Ali Kitapcı: Bizim Ali, Anarşist Ali

Cem Gök’ün, “Bizim Ali ‘Anarşist Bir Demiryolcunun Hikâyesi” adlı kitabı da bize hikâyeyi içeriden bir bakışla anlatıyor. Bu kitap çok fazla hüzün verse de en çok öfkeyi hatırlatıyor, öfkenin o direngen haysiyetli yanını. Geriye söyleyecek tek şey kalıyor: Yaşam hırsızlarına karşı öfkemiz eksik olmasın.

Google Haberlere Abone ol

Ankara Tren Garı, şen şakrak eylem buluşmalarının yapıldığı, dost, yoldaş, arkadaş birçok insanın karşılaşıp buluştuğu, heyecanın, başka dünya hayalinin sloganlara karıştığı, bir yer olarak kafamızda yer etmişti. Özellikle 1 Mayıs gibi daha geniş katılımlı eylemlere buluşma yeri olarak tanıklık eden bu mekân o havayı soluyan herkes için pek çok anlam içeriyordu. Geçmişte bir mekândan bahsediyormuş gibi anlatıyorum çünkü benim ve birçok insanın bu mekâna dair algısı bir daha belki de hiç o eski anlamları taşımayacak şekilde değişti, değiştirildi. İnsanın yaşamında hiçbir şeyin bir daha aynı olamayacağını hissettiği günler, anlar, dakikalar vardır. İşte o günlerden biri 10 Ekim 2015 sadece Ankara’da yaşayanlar, o güne tanık olanlar için değil, bu ülkede barış isteyen, kendisi dışında kalanın acısını duyabilen herkes için. Çünkü 10 Ekim Katliamı tanık olanların ve o günü yaşayanların hayatını ömür boyu sürecek bir sızıyla baş başa bıraktı. Tanıklık yükü daha önce çokça söylediğim gibi ağır ama o kadar da önemli çünkü bellek ile ilişkili, sözü yarım kalanın, sessizliğe mahkûm edilenin, yaşamı çalınanın, hakkı gasp edilenin bir şekilde devamını sağlıyor ve yüzleşme günü geldiğinde hesabın yarım kalmamış oluyor. 10 Ekim 2015’i yaşayanların içindeki sızıyı ve öfkeyi anlamlı kılan da bu. Çok değerli arkadaşlarımızı kaybettik, yaşamın neşesini kaybettik, belleğimizdeki güzel anılar kedere dönüştü, bir kentte aklımızda iyiye dair olanı canlı tutan bir mekân öldürüldü ama hayatta kalanların katledilenlere karşı sorumluluğu var. Bu nedenle işte 10 Ekim’de yaşatılanların bıraktığı acının tamiri ancak bunu bilerek yaşadığımızda anlamlı hâle geliyor.

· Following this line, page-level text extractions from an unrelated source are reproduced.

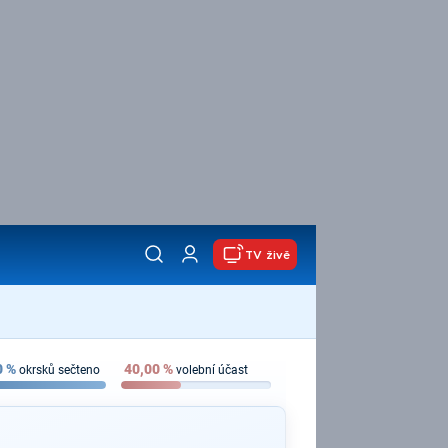
TV živě
0
%
40,00
%
okrsků sečteno
volební účast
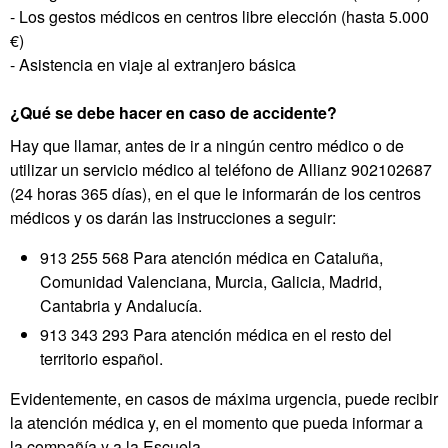
- Los gestos médicos en centros libre elección (hasta 5.000
€)
- Asistencia en viaje al extranjero básica
¿Qué se debe hacer en caso de accidente?
Hay que llamar, antes de ir a ningún centro médico o de
utilizar un servicio médico al teléfono de Allianz 902102687
(24 horas 365 días), en el que le informarán de los centros
médicos y os darán las instrucciones a seguir:
913 255 568 Para atención médica en Cataluña,
Comunidad Valenciana, Murcia, Galicia, Madrid,
Cantabria y Andalucía.
913 343 293 Para atención médica en el resto del
territorio español.
Evidentemente, en casos de máxima urgencia, puede recibir
la atención médica y, en el momento que pueda informar a
la compañía y a la Escuela.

ANARŞİST BİR DEMİRYOLCU ALİ

Kaos Yayınları tarafından basılan, Cem Gök’ün “Bizim Ali ‘Anarşist Bir Demiryolcunun Hikâyesi” adlı kitabı, 10 Ekim’de kaybettiğimiz Ali Kitapcı’nın yaşamı izinde Türkiye’de anarşizmin tarihine ve yakın dönemin yaşanmışlıklarına odaklanan bir kitap. Ali Kitapcı’ya tanıklık edenlerle yapılan görüşmelerle oluşturulan metin hem 10 Ekim’in belleğine katkıda bulunuyor hem de yaşamı Türkiye’nin yakın tarihinin içine yerleşen bir insanı ayrıntılı bir şekilde anlatıyor. Açıkçası bu kitap hakkında yazmak, üzerine düşünmek benim için epey zor. O güne gitmek, kapanmayan bir yarayla oynamak, ağlamak, kederlenmek, öfkelenmek gibi çok fazla şeyi bir arada hissettiriyor, bu nedenle ifade edemezsem affola. Ali Kitapcı 1958 Sivas doğumlu, yaramaz bir çocuk. Lise yıllarında tanışmış mücadele ile Devrimci Kurtuluş geleneğinden gelen bir isim. Daha o yıllarında söz söylemekten çok eylemci tavrıyla dikkat çekiyor. Askerde zatürre oluyor, yıllar sonra oradan hatıra olarak astım hastalığının kaldığı anlaşılıyor, 10 Ekim’de patlamanın ardından biber gazı sıkılmasa belki yaşıyor olacaktı bu nedenle. 1980 Darbesi gerçekleştiğinde Ali 22 yaşında, evi basılıyor ama gözaltına alınmıyor, yaşamında Emine Aydın var nişanlısı, 23 Aralık 1982’de Libya’ya gidiyor amcası vasıtasıyla çalışmak için ve şartlar nedeniyle Emine Aydın ile evlenemiyor. Libya’da bulunduğu sırada dil öğrenmek için Londra’ya gidiyor, İngiltere aklında kalıyor ve sonrasında para biriktirip kimseye haber vermeden 1987’de İngiltere’ye dönüyor ve bu da onun farklı bir politik yol izlemesinde, Anarşizan fikirlerle tanışmasında etkili olan bir dönem olarak karşımıza çıkıyor. Aslında, ana hatlarıyla bahsetsem de Kitapcı’nın yaşamı kronolojinin soğukluğuna hapsedilmemesi gereken bir yerde duruyor. Hayat sapmaları olan bir yol bir çizgide ilerlemiyor, fikirler değişiyor, pratikler farklılaşıyor, etrafımızdaki insanlar aynı kalmıyor. Kitapcı’nın yaşamı da böyle ama ona tanık olmuş dostlarının da hep vurguladığı gibi, onda sürekli olan tek şey direnmekten ve diyalog kurmaktan hiç vaz geçmemesi. Ali Kitapcı güzel bir insan, düşleri olan onun peşinden giden, yaşamına girenleri etkileyen, anarşizan fikirlerle tanıştıran, dost, yoldaş, arkadaş… Bir kahraman değil ki eminim kendisine böyle bir paye verilmesine ilk kendisi karşı çıkardı, bir amacı var ve onun için son gününe kadar mücadele ediyor, aramızdan alındı ama belleğin özel yerinde yaşıyor, yaşamaya devam edecek.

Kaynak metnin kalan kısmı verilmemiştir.